[Study material — start]

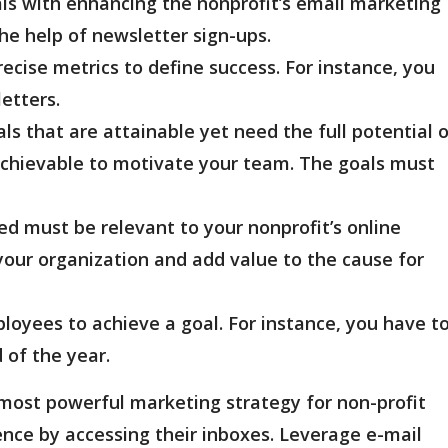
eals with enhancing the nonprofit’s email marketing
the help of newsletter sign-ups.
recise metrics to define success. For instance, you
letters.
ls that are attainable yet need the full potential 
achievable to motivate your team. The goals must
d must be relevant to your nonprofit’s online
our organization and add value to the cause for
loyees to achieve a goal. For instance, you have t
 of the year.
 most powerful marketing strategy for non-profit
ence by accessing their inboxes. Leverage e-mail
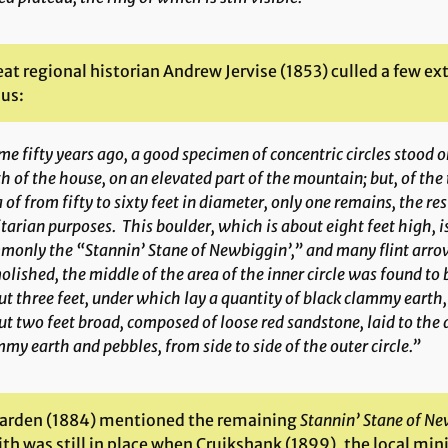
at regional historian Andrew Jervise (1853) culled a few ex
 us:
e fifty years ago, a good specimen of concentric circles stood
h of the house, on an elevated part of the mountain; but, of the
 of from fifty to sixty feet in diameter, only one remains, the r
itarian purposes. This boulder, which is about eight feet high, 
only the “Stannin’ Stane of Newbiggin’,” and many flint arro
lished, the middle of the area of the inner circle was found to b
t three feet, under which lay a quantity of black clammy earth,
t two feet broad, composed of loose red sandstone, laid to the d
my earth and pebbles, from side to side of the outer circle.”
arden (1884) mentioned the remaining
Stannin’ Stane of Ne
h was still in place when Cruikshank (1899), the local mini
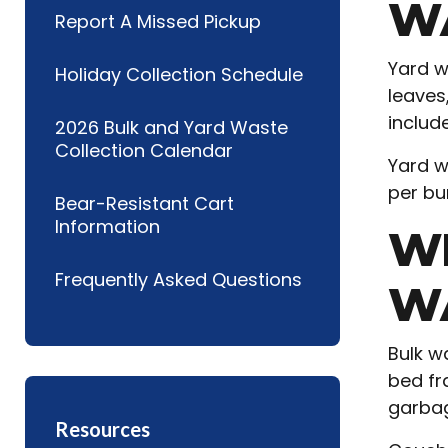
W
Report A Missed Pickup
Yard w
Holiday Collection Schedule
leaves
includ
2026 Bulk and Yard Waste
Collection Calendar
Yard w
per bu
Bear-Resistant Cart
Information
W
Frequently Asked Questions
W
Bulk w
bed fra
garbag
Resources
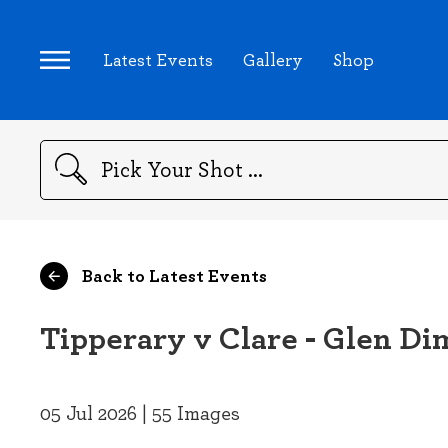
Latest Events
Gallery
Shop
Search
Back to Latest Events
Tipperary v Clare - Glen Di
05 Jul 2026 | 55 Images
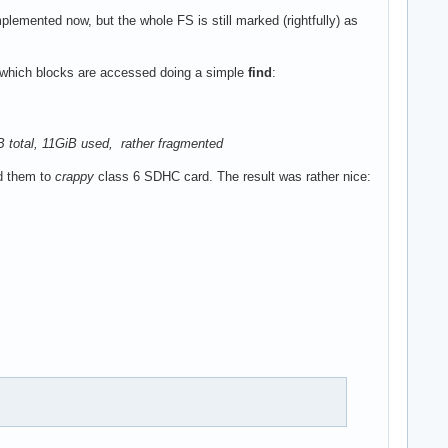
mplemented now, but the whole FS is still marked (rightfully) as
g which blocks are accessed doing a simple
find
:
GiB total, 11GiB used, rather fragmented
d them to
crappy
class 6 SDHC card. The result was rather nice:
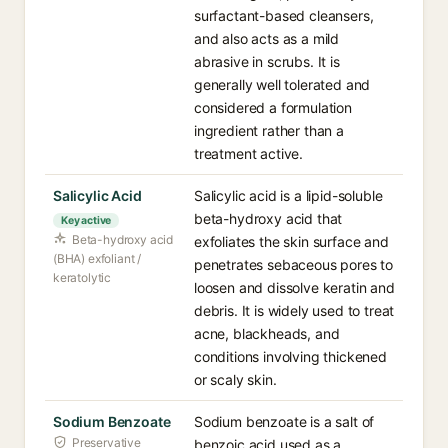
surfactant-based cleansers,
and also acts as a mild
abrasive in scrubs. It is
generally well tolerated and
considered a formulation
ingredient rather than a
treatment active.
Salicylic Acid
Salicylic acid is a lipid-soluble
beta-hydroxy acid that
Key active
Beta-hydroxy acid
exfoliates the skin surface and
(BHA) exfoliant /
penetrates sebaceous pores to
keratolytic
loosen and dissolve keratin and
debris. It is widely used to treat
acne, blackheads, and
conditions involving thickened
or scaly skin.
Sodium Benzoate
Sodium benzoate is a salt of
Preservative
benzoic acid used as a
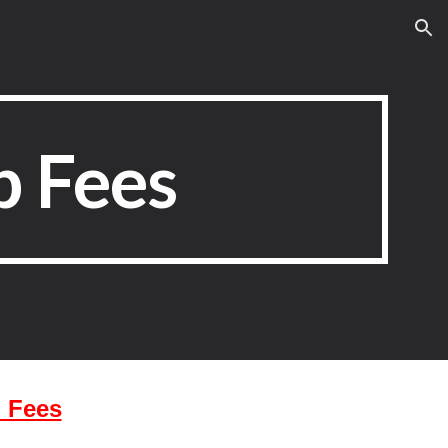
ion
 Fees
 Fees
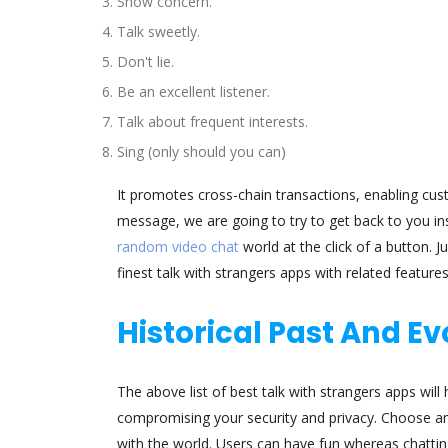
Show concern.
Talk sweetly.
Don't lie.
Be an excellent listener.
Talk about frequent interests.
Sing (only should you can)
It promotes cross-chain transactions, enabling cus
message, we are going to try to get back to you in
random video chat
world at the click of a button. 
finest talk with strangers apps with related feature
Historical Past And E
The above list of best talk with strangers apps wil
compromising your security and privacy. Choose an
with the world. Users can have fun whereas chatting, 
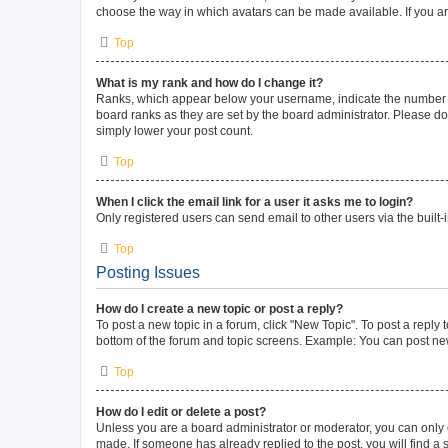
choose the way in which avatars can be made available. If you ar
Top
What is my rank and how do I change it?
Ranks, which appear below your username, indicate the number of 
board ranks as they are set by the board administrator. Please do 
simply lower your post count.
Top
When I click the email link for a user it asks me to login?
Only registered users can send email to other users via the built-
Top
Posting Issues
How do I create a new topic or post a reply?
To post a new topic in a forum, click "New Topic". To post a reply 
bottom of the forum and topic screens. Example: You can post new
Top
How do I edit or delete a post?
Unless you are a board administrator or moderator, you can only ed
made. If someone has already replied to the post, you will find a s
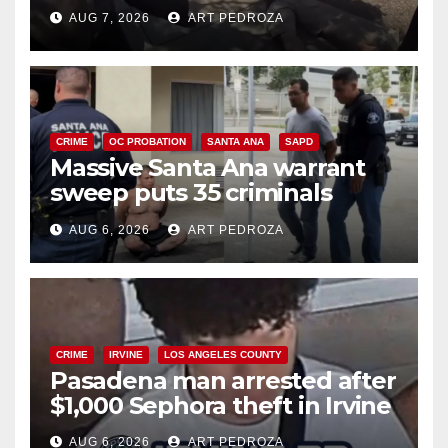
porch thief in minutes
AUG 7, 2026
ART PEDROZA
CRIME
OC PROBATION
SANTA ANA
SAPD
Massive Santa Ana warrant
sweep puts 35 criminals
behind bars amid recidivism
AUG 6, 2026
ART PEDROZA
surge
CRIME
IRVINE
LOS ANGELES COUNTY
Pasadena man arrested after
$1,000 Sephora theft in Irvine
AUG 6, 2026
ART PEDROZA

[Study material — finish]

▸ Your instructions
Only the lines from the one containing "LOS ANGELES COUNTY" through the end of the material belong in the answer, each restated word for word.

▸ Solution
LOS ANGELES COUNTY
Pasadena man arrested after
$1,000 Sephora theft in Irvine
AUG 6, 2026
ART PEDROZA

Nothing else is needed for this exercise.